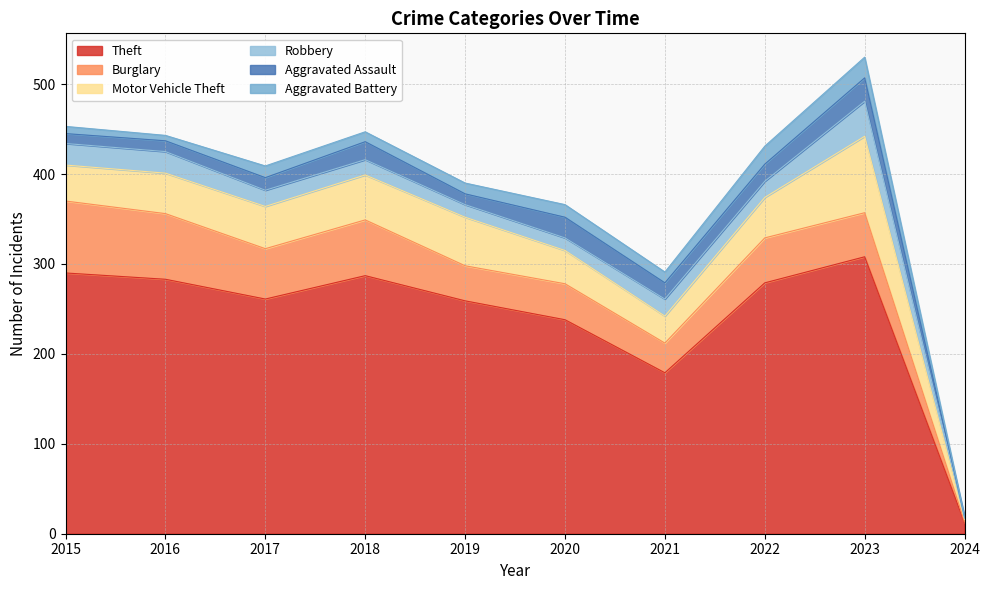

Is it true that Robbery equals 14 at 2019?

True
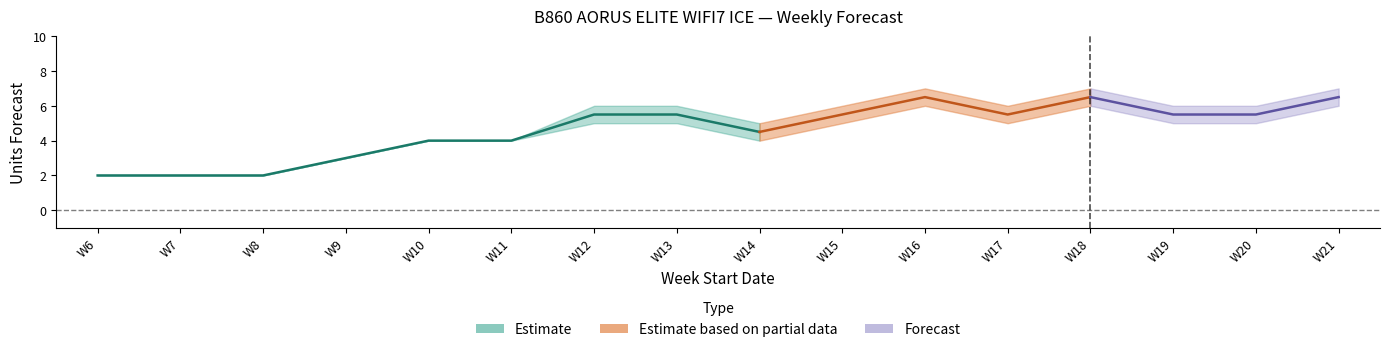

At how many categories does at least one series exceed 4?

10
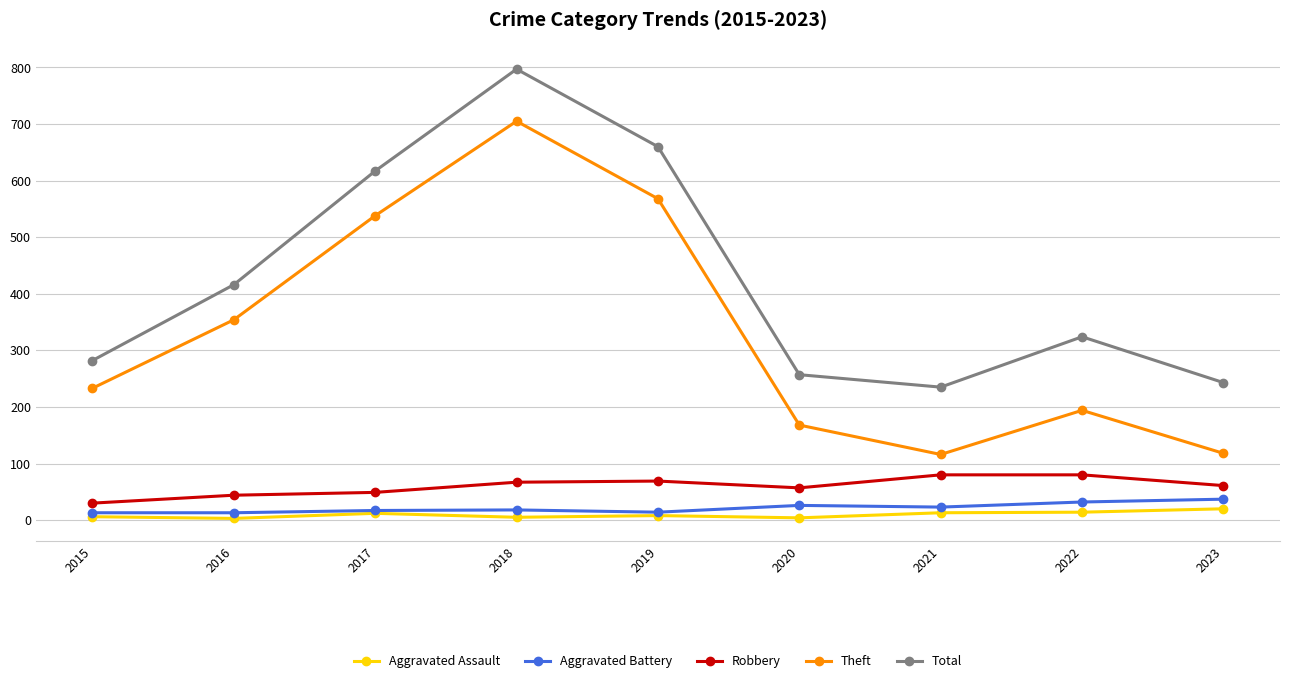

At which category does Total reach its first local valley?

2021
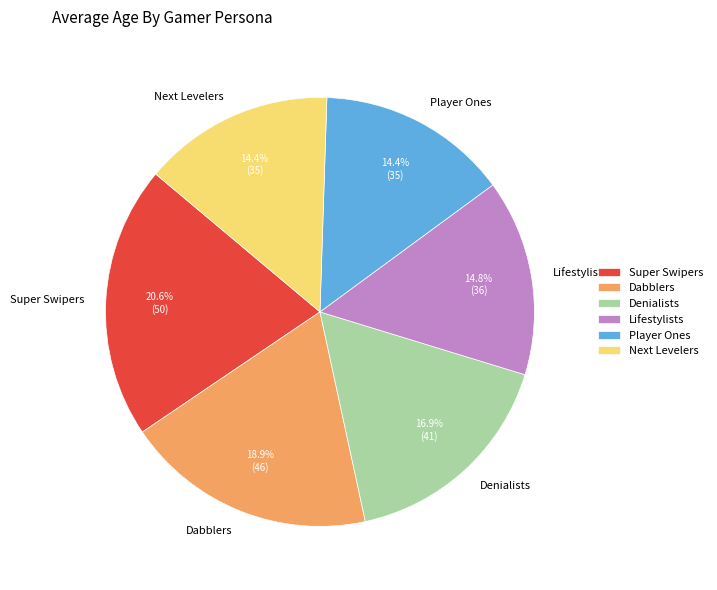

Which has a higher value, Next Levelers or Denialists?

Denialists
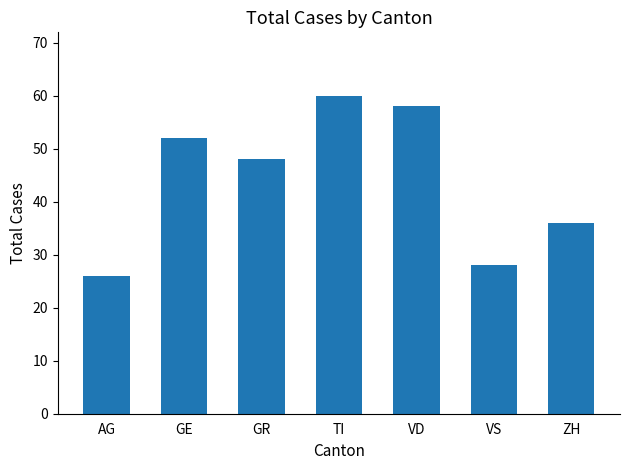

Rank the categories by value from lowest to highest.

AG, VS, ZH, GR, GE, VD, TI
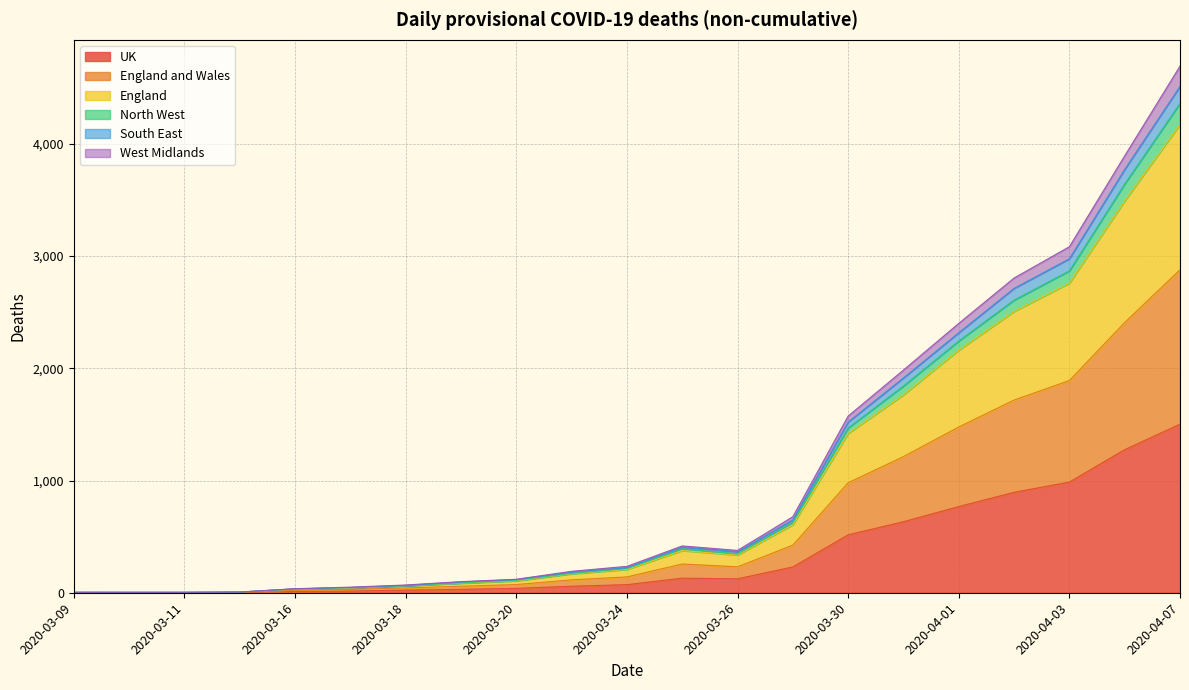

What is the maximum value for UK?

1502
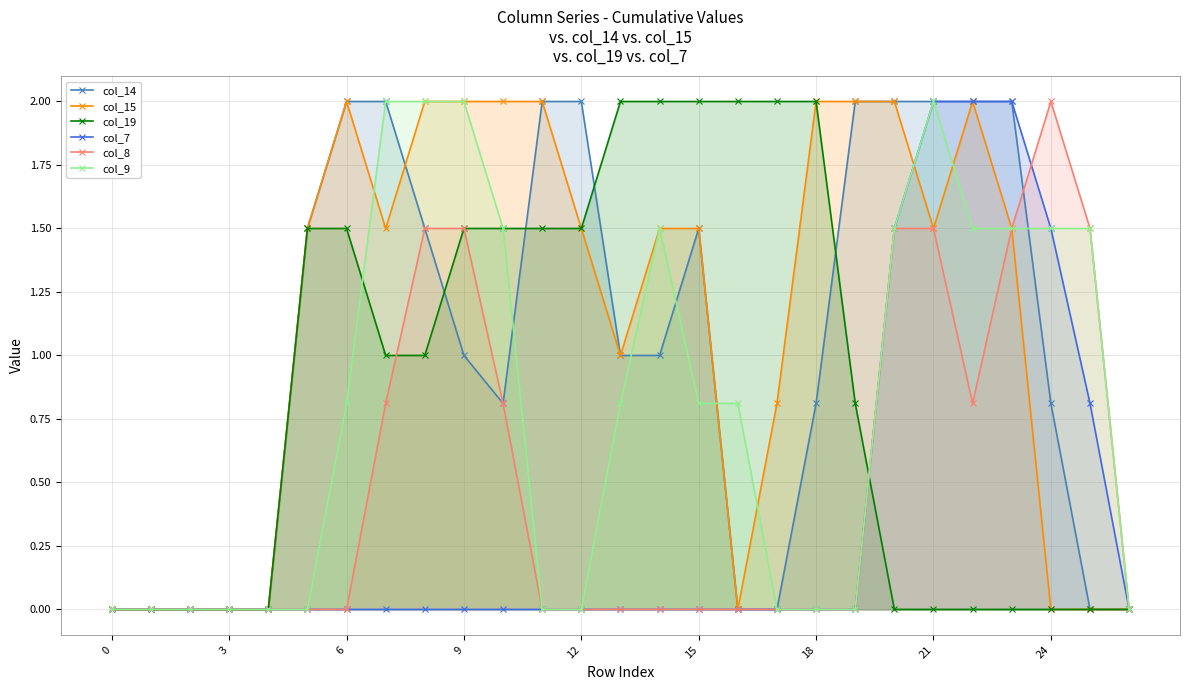

At how many categories does at least one series exceed 0?

21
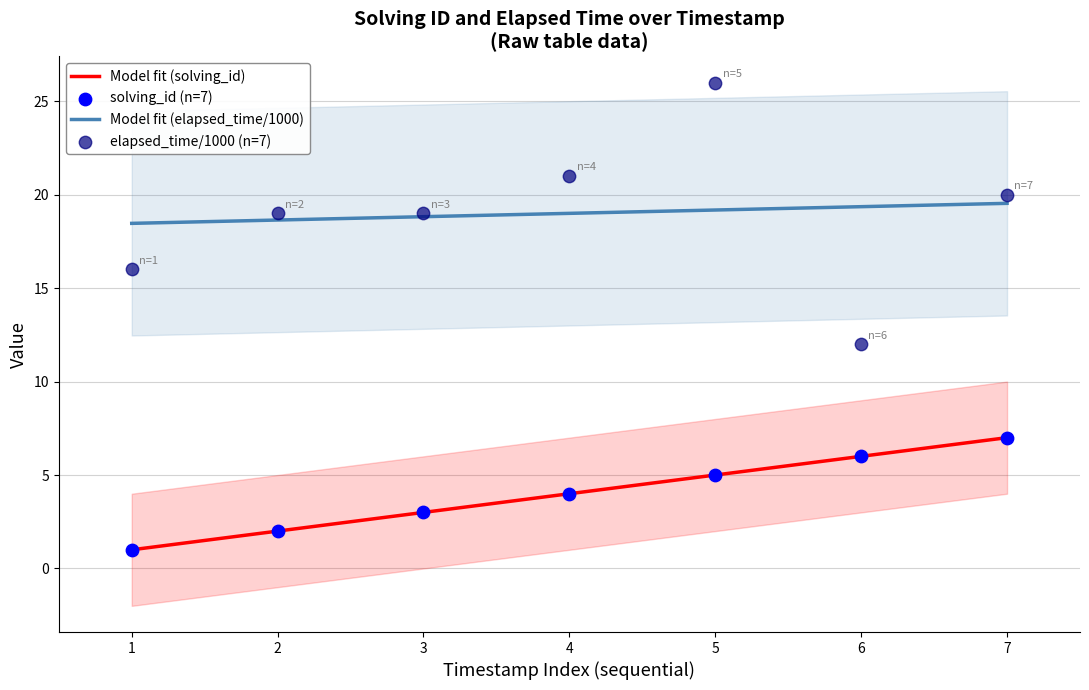

What is the lowest value of the Model fit (elapsed_time/1000) series?

18.5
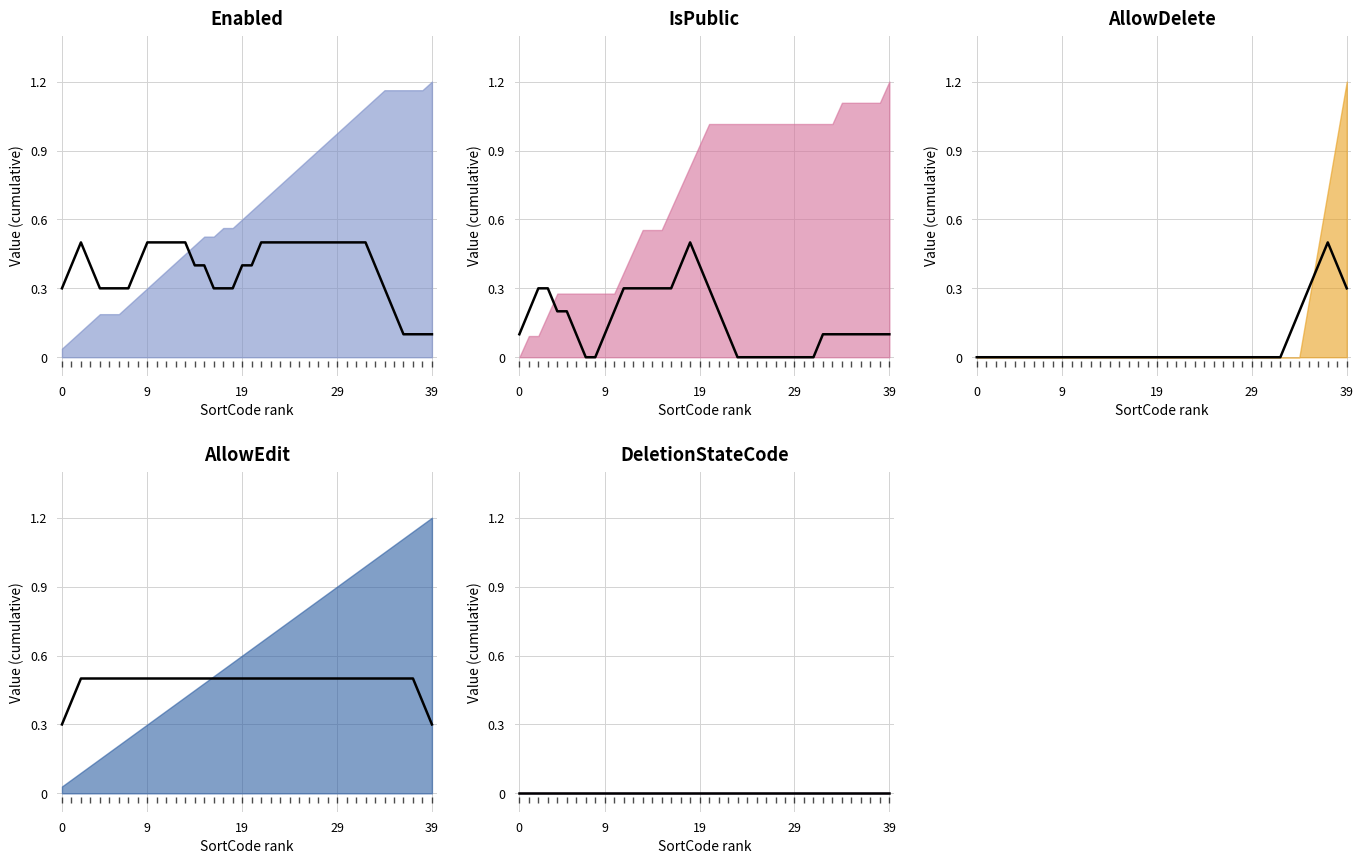

True or false: AllowEdit and DeletionStateCode cross at least once.

False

┄┄┄┄┄┄┄┄┄┄┄┄┄┄┄┄┄┄┄┄

| What you are asked to do |
Locate every line in the rows above that contains the string "value", matching case exactly, and copy each of those lines.

| The completed task |
Which has a higher value, Next Levelers or Denialists?
Rank the categories by value from lowest to highest.
What is the maximum value for UK?
What is the lowest value of the Model fit (elapsed_time/1000) series?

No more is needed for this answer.